═════ Supplied data ═════

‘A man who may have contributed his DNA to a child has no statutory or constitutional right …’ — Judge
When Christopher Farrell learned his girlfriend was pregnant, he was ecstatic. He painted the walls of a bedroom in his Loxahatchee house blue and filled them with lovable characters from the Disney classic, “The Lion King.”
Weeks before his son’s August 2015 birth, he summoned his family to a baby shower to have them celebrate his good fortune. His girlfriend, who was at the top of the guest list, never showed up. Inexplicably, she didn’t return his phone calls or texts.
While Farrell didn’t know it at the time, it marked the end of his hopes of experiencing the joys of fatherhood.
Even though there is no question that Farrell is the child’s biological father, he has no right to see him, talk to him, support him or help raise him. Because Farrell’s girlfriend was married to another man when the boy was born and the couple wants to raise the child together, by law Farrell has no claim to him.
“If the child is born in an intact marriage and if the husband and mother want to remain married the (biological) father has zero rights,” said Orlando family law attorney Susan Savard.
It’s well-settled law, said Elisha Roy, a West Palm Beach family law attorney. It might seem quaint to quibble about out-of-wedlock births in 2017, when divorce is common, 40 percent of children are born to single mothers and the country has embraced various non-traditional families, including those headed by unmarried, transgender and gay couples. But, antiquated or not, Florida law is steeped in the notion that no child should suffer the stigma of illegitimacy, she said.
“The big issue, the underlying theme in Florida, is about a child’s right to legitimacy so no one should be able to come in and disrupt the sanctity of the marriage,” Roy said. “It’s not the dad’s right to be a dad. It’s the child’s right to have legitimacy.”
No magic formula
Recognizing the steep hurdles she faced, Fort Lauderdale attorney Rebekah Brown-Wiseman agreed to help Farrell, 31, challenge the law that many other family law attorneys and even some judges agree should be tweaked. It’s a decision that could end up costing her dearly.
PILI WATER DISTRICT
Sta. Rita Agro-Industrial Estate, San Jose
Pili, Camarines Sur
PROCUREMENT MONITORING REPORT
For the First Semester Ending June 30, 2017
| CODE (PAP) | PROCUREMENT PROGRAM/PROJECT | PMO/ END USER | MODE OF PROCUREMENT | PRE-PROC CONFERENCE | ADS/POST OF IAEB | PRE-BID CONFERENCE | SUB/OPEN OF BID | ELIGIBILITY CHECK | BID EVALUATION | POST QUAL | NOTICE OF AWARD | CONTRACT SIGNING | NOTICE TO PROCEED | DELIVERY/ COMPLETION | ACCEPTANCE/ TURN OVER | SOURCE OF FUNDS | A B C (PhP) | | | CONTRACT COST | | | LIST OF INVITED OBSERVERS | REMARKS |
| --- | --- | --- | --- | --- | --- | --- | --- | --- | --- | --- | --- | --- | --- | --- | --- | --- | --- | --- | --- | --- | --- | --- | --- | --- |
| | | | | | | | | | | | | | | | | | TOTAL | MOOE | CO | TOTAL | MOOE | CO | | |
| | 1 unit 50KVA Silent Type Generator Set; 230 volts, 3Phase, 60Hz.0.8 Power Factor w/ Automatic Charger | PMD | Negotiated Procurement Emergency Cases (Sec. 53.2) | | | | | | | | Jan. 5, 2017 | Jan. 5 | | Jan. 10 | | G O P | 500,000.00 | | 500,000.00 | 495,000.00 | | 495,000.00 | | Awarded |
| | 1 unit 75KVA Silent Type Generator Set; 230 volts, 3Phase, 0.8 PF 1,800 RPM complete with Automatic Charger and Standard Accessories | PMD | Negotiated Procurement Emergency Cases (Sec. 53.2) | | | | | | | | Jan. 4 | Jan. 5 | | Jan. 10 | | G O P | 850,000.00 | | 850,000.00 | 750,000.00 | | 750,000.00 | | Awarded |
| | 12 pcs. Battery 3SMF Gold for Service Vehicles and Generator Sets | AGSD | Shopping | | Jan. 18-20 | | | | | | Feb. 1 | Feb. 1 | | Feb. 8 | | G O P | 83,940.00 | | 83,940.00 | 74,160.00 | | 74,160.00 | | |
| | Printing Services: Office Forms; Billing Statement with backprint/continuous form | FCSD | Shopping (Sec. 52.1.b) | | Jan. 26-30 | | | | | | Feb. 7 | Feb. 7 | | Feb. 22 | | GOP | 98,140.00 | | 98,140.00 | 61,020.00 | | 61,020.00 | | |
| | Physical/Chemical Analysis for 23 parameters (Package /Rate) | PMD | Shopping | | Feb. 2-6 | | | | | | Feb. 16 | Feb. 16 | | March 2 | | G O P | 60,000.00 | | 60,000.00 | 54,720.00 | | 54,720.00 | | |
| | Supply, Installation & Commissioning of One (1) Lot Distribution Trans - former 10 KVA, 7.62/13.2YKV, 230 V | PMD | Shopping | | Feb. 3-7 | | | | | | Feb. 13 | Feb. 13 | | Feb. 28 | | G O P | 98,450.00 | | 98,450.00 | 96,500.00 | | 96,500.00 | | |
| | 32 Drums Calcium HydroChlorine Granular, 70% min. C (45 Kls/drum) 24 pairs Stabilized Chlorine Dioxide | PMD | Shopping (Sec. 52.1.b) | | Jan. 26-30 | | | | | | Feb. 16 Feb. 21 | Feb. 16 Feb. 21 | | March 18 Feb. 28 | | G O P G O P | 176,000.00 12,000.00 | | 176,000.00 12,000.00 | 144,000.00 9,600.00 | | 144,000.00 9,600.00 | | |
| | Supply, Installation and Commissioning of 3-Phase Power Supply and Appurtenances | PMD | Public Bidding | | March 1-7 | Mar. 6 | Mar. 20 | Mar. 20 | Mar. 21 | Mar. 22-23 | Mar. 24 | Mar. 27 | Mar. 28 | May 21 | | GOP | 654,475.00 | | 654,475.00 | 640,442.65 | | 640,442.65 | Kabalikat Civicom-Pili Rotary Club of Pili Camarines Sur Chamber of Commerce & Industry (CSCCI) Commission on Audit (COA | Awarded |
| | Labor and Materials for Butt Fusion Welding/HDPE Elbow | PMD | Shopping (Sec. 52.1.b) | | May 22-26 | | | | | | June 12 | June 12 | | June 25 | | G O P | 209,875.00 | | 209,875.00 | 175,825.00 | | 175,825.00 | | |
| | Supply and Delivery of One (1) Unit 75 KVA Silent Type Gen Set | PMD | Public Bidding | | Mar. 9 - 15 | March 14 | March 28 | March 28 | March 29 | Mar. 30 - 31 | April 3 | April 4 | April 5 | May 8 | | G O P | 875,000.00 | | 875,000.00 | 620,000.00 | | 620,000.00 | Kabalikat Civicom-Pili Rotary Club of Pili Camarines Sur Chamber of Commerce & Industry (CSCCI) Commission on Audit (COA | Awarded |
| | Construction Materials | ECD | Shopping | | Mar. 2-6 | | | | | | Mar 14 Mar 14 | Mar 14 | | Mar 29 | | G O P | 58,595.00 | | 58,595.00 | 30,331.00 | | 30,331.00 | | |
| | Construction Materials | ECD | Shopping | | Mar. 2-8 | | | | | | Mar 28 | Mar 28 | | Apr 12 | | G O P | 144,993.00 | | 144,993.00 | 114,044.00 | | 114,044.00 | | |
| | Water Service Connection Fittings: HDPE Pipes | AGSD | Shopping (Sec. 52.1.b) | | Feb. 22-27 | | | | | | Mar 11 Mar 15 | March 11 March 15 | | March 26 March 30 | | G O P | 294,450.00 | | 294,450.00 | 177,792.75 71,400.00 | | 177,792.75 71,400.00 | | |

═════

Problem to work on -> Starting at the first line of the data above, please restate word for word every line up to and including the one that holds "Even though there", and add nothing else.

Reply ->
‘A man who may have contributed his DNA to a child has no statutory or constitutional right …’ — Judge
When Christopher Farrell learned his girlfriend was pregnant, he was ecstatic. He painted the walls of a bedroom in his Loxahatchee house blue and filled them with lovable characters from the Disney classic, “The Lion King.”
Weeks before his son’s August 2015 birth, he summoned his family to a baby shower to have them celebrate his good fortune. His girlfriend, who was at the top of the guest list, never showed up. Inexplicably, she didn’t return his phone calls or texts.
While Farrell didn’t know it at the time, it marked the end of his hopes of experiencing the joys of fatherhood.
Even though there is no question that Farrell is the child’s biological father, he has no right to see him, talk to him, support him or help raise him. Because Farrell’s girlfriend was married to another man when the boy was born and the couple wants to raise the child together, by law Farrell has no claim to him.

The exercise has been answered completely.